The relationship between care and neglect and how we choose or choose not to apply them is a constant theme in The Devil's Bookshop. It is a relationship that is at the heart of moving elegies that rehabilitate Gaetan Dugas, the man erroneously held responsible for spreading AIDS through America in the 1980s, and pay tribute to psychologist Elizabeth Kubler-Ross who fought against prevailing medical opinion to give terminal patients a voice in their own care.
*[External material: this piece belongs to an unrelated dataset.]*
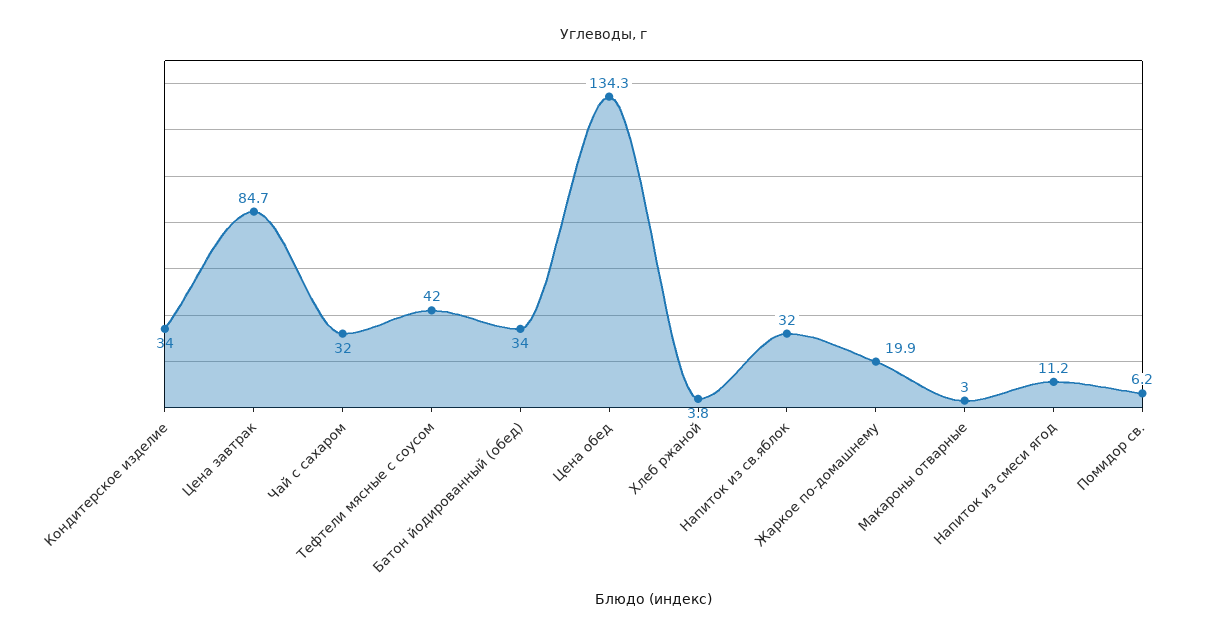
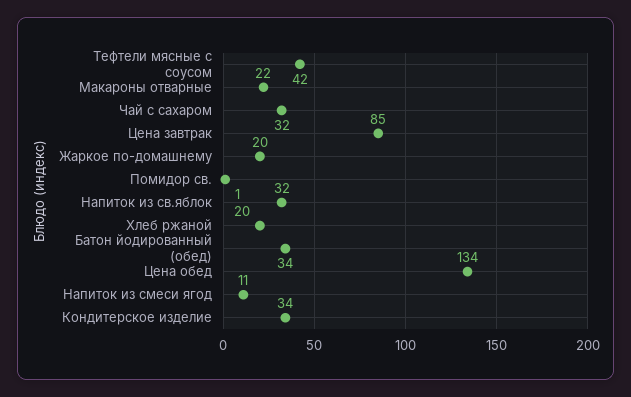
Хлеб ржаной: 3.8 -> 20
Макароны отварные: 3 -> 22
Помидор св.: 6.2 -> 1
Care and neglect are also explored in a sequence about life in a marginalized village community; in poems that respond to the London bombings of 7/7 and the ensuing climate of paranoia and scrutiny; and in more meditative observations of light and old stones. The cumulative effect is a quiet but persuasive argument that it is by our acts of attention that we must be judged.
The Devil's Bookshop closes with a sequence in homage to John Cage whose work in words, music and performance exemplifies the challenges and rewards of paying attention to attention itself.
The President of Earth gathers the best and most exciting of David Kennedy’s poetry from the mid-1980s onwards. Ranging from graceful, evocative lyrics and mysterious dream-like narratives through alert cultural observations and hilariously inventive cut-ups, Kennedy’s work explores poetry as way of behaving in language that is also a way of behaving in the world.
The President of Earth is divided into three sections. `Histories’ gathers new and selected poems to represent the full range of Kennedy’s concerns: the city and the consumer, home and the world, England and Englishness, past dreams of the future, the modern experience of living inside accelerated change, and the consequences of the collapse of hierarchies of meaning. `Cities’ offers further explorations of that collapse and its consequences with a sequence of cut-up sonnets that revel in the energies generated by collisions between diction and content. The book culminates with a long extract from `Gardens’, an ambitious sequence-in-progress which uses a range of historical and contemporary voices to explore the garden as a repository of cultural meanings.
Reviewing the book in Poetry Review, Simon Jenner noted that the poetry is characterised by “an aleatory dream narrative, an associative richness” and concluded: “The openings draw one in but … the journey, as in Cavafy’s `Ithika’ is all. One arrives at the end of his poems … entranced.”